WHAT YOU WILL DO: Using the listing below, show all lines that hold the word "Drive".

INPUT:
=-=-=

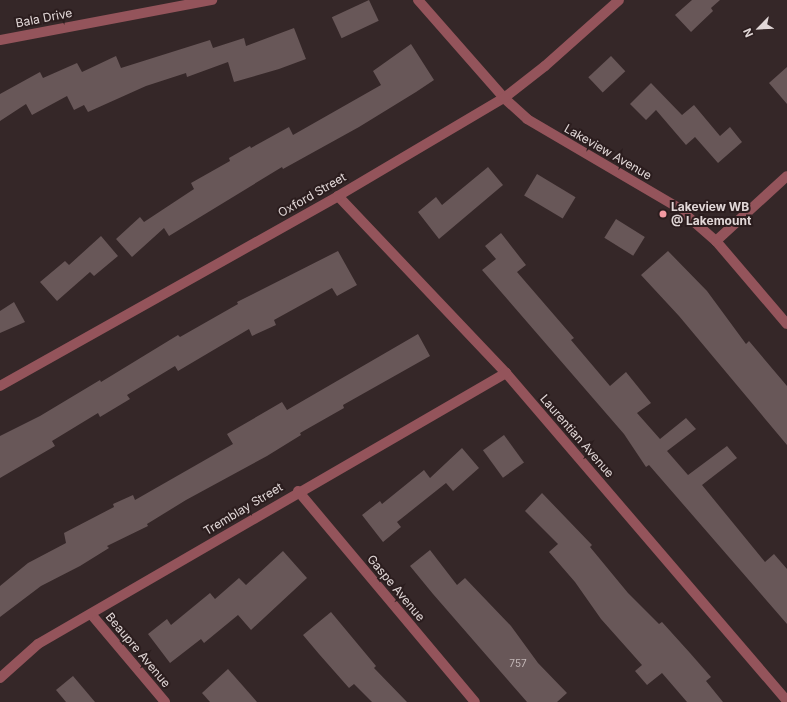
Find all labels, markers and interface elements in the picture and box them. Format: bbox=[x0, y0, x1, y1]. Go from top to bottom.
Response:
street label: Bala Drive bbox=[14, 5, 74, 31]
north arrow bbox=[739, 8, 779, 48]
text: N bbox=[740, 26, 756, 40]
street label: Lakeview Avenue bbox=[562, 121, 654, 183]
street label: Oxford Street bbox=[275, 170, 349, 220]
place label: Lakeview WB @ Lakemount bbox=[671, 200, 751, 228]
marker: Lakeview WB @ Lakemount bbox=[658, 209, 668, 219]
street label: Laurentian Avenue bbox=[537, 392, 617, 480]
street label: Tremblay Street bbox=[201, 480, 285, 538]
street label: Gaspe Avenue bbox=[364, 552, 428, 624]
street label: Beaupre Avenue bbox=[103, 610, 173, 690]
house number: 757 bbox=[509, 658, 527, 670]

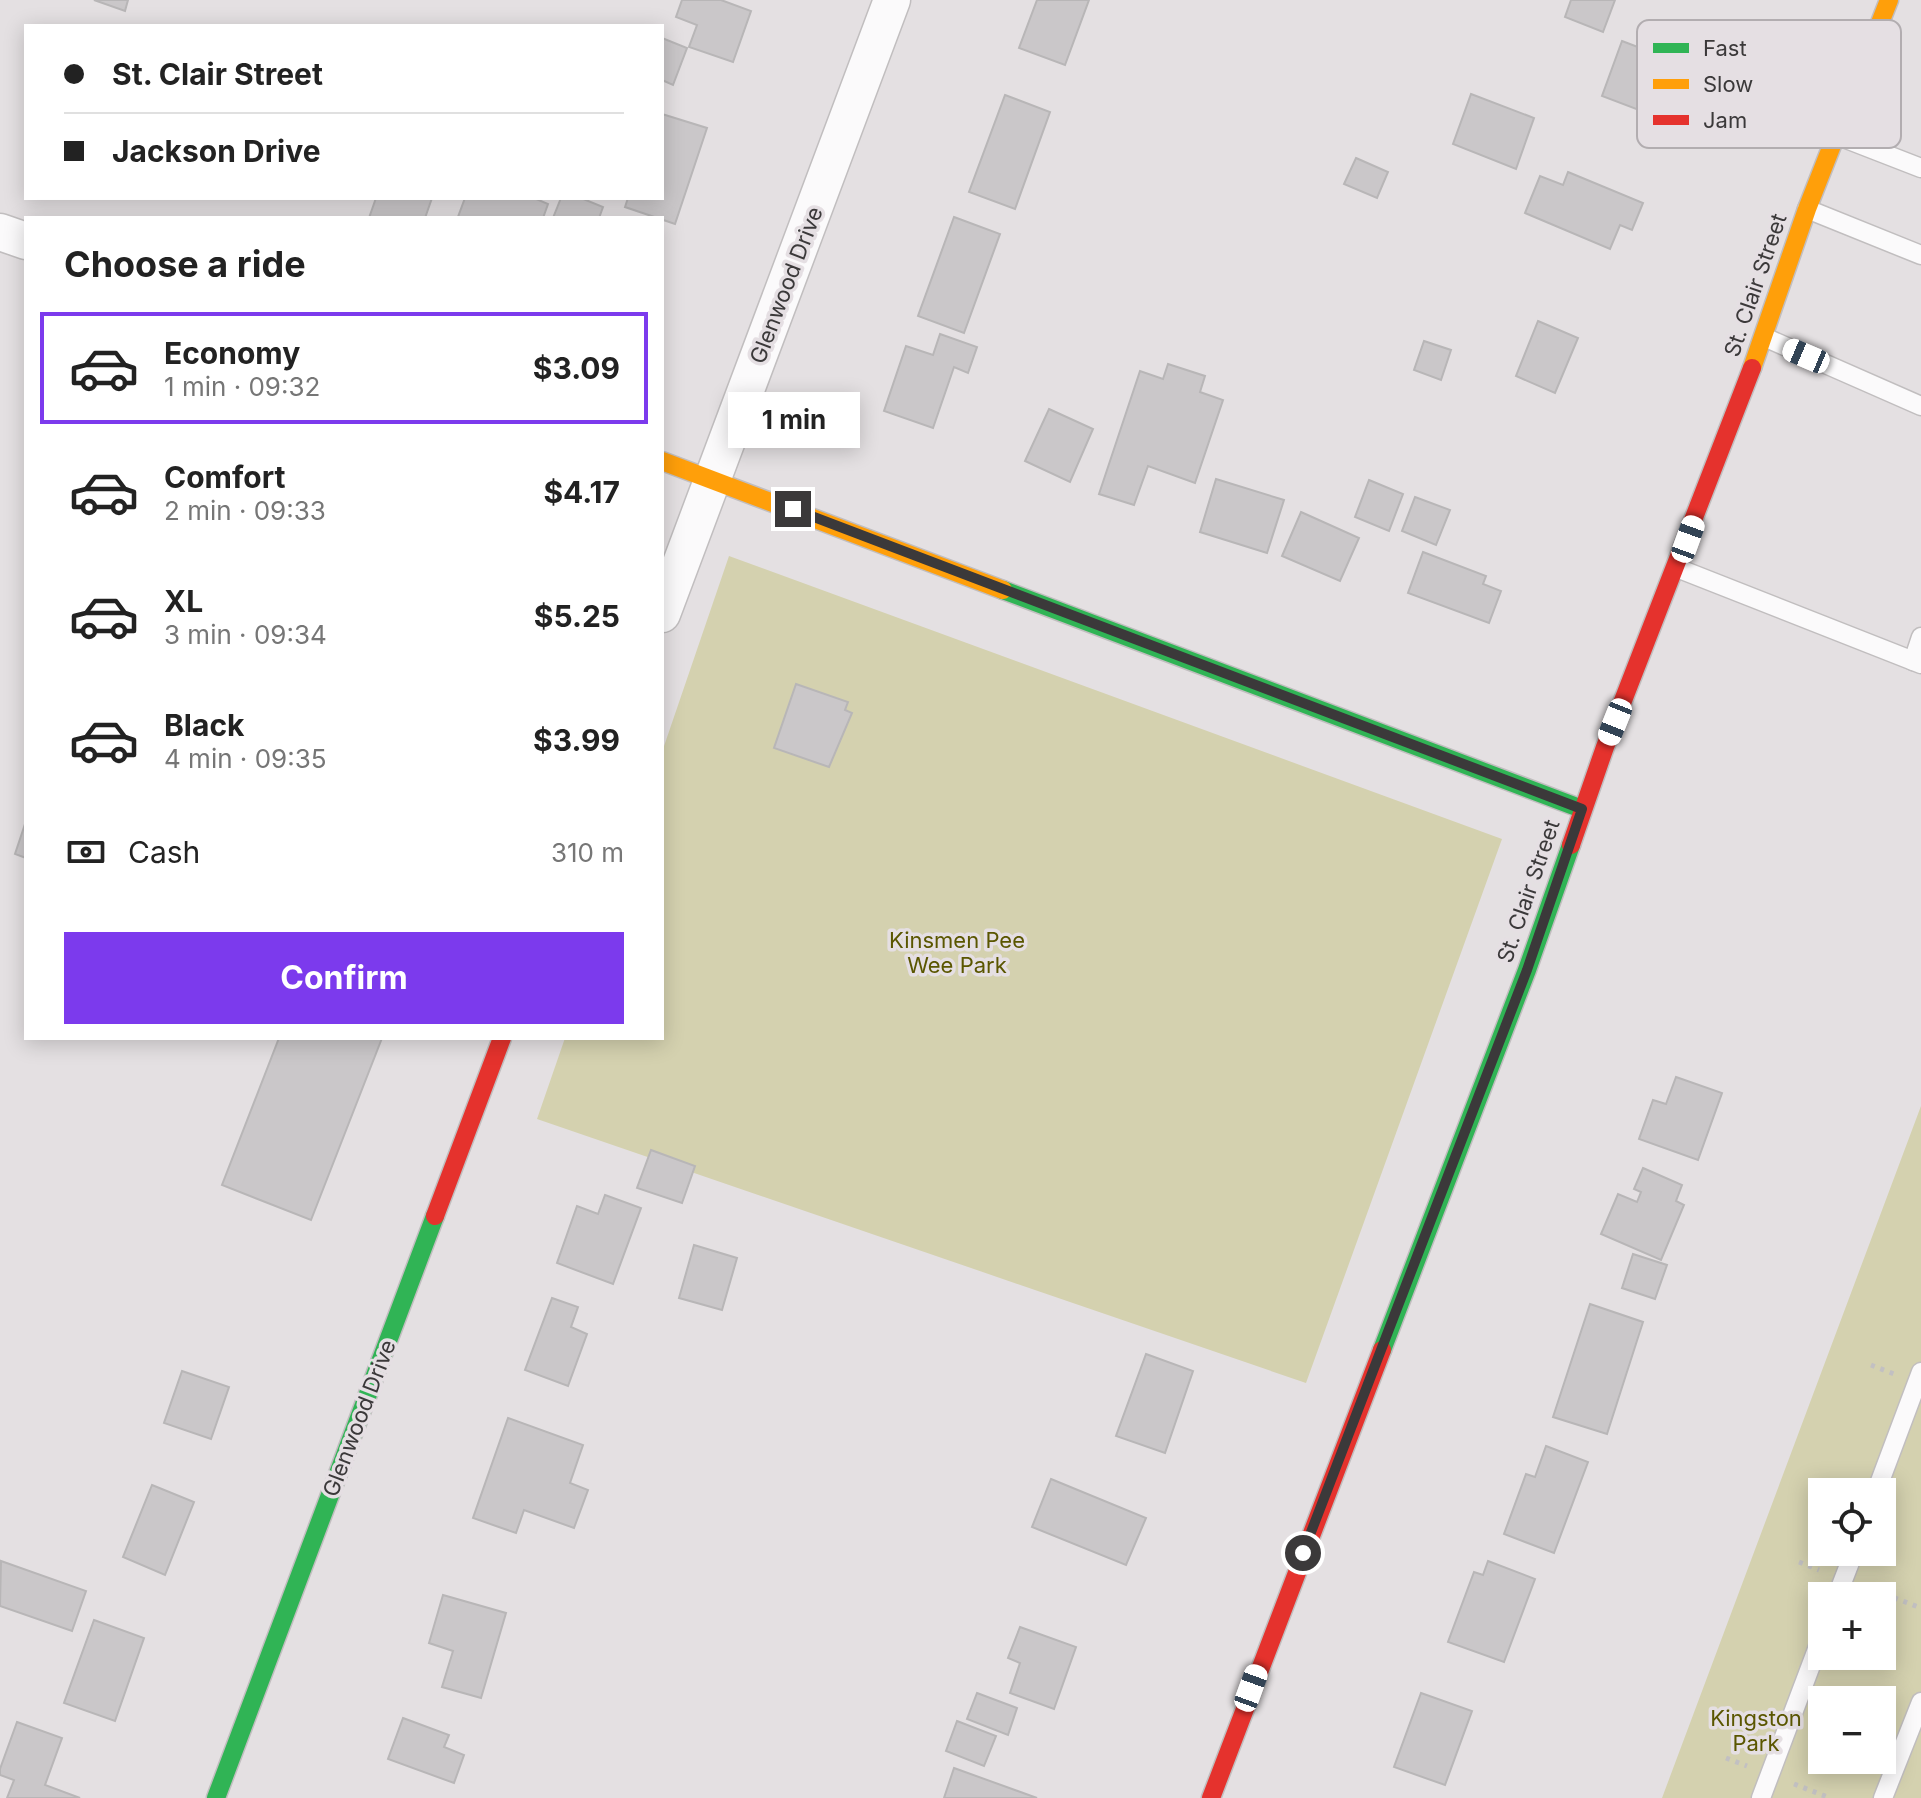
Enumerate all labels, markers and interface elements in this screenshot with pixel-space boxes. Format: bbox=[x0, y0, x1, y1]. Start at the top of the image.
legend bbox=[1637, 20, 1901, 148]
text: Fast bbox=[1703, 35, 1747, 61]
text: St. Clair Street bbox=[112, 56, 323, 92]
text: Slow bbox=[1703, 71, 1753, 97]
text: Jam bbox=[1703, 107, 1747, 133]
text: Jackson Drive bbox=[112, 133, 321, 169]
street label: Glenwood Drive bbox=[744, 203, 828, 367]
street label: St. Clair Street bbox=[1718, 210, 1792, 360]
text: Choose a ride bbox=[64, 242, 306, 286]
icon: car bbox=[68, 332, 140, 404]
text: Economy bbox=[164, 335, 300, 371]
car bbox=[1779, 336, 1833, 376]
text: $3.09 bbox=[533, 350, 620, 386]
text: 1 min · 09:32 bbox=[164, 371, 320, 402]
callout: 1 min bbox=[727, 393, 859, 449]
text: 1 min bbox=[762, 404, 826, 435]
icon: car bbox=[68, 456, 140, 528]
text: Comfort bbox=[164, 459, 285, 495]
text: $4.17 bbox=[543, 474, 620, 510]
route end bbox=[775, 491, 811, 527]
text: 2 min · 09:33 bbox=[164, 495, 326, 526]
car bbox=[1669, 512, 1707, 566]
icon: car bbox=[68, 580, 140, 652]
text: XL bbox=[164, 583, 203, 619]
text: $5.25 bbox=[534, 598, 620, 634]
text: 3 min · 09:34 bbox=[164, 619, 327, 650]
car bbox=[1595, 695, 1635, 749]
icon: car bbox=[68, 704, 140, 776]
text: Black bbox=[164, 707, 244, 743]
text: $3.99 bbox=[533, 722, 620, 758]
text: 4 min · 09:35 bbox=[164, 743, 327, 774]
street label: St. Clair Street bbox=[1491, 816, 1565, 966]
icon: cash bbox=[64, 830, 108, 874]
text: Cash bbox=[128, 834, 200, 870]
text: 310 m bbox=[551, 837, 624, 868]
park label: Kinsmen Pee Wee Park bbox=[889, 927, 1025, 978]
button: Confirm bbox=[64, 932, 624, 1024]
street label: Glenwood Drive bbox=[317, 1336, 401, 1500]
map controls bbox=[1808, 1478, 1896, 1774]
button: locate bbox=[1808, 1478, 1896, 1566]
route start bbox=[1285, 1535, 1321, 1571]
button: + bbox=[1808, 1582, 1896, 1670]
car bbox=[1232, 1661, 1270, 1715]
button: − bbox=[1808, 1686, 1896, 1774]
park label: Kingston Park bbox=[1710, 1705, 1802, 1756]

=-=-=

RESPONSE AREA:
street label: Bala Drive bbox=[14, 5, 74, 31]
text: Jackson Drive bbox=[112, 133, 321, 169]
street label: Glenwood Drive bbox=[744, 203, 828, 367]
street label: Glenwood Drive bbox=[317, 1336, 401, 1500]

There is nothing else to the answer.